Abseits des persönlichen Schicksals jedes Einzelnen bringt Alkoholismus auch enorme volkswirtschaftliche Kosten mit sich: Knapp 740 Millionen sind es jährlich, die Alkoholkranke den Staat kosten, wie eine am Donnerstag präsentierte IHS-Studie ergeben hat. In diese Summe sind sowohl die direkten medizinischen Kosten von rund 374 Millionen Euro (1,4 Prozent der Gesamt-Gesundheitskosten), als auch Sozialleistungen (41 Millionen) sowie Produktivitätsausfälle (442 Millionen) miteinberechnet. Die Bier- und Alkoholsteuer von 119 Millionen Euro wurde als "Nutzen" des Alkoholkonsums abgezogen.
Weinland, Heurigenland
"Wir müssen davon ausgehen, dass diese Zahlen wesentlich höher sind", meint dazu der Leiter des Anton-Proksch-Instituts, Psychiater Michael Musalek. Seine Schlussfolgerungen: Alkoholkonsum darf nicht länger bagatellisiert und Präventionsmaßahmen müssen verschärft werden.
In Österreich als Weinland mit Heurigen-Tradition ist das freilich nicht ganz so einfach. Immerhin liegt es im internationalen Vergleich beim Pro-Kopf-Alkoholkonsum der Bevölkerung über 15 Jahren von 13 Litern Alkohol jährlich im Spitzenfeld. Nur in Portugal und Frankreich trinkt man laut OECD-Studie mehr.
"Bei uns gilt es als ,fesch‘, zu trinken - wer viel verträgt, ist hoch angesehen", sagt Musalek. Alkohol sei zudem leicht und rund um die Uhr erhältlich. Auch mit dem Alkoholverbot für unter 16-Jährige nehme man es nicht immer so genau. Vielleicht mit ein Grund, warum hier bereits 11- bis 13-Jährige zu trinken beginnen. Vor 20 Jahren lag die Grenze noch bei 15 bis 16 Jahren, so Musalek. Der Anteil der alkoholkranken Frauen steige ebenfalls, das Verhältnis zu den Männern liege bereits bei 1 zu 3,5 - insgesamt nehme die Zahl der Alkoholkranken also nicht ab, sondern zu.
Suchtprävention
Für Musalek ein eindeutiges Signal, das nach Maßnahmen schreit. "Aufklärung muss bereits im Kindesalter beginnen", sagt er und fordert zudem bessere Möglichkeiten zur Reintegration ins Berufsleben. Auch Martin Gleitsmann von der Wirtschaftskammer Österreich ortet Handlungsbedarf: Bis zur 6. Woche tragen Dienstgeber Krankenstandkosten - wie durch die Alkoholkrankheit eines Mitarbeiters - allein, bis zur 10. Woche zu 50 Prozent.

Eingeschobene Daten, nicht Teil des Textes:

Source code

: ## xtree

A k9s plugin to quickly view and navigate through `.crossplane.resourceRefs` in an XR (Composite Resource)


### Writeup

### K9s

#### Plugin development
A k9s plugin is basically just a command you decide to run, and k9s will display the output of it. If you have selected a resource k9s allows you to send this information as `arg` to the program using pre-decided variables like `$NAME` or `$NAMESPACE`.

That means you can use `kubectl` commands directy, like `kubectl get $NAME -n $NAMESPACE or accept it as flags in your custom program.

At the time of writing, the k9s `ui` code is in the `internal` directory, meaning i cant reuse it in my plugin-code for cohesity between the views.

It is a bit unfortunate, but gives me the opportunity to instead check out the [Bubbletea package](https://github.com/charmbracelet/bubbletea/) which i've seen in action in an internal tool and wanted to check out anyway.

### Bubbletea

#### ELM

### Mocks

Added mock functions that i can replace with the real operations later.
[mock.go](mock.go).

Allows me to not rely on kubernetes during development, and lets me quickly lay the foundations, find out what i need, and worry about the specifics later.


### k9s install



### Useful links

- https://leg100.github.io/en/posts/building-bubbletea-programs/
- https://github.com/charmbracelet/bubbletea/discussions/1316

Die Volksgesundheit steht zwar auch im Fokus der Gesundheitsreform, wodurch etwaige Projekte leichter möglich werden könnten - doch wie steht es um die derzeitige Situation? "Über den Sommer wird eine nationale Suchtprävention-Strategie erarbeitet, in der ein großes Kapitel dem Alkohol gewidmet ist", heißt es dazu aus dem Gesundheitsministerium auf Anfrage der "Wiener Zeitung". Vor allem die Jugendprävention solle vereinheitlicht werden. Bereits jetzt würden Projekte zur betrieblichen Gesundheitsförderung unterstützt - viele davon hätten Alkoholprobleme im Fokus.
Erkennt man die Krankheit früh genug, ist sie laut Musalek gut behandelbar. Etwa 75 Prozent bleiben abstinent, wenn sie sich regelmäßig behandeln lassen. Tun sie das nicht, sind es nur 10 bis 15 Prozent.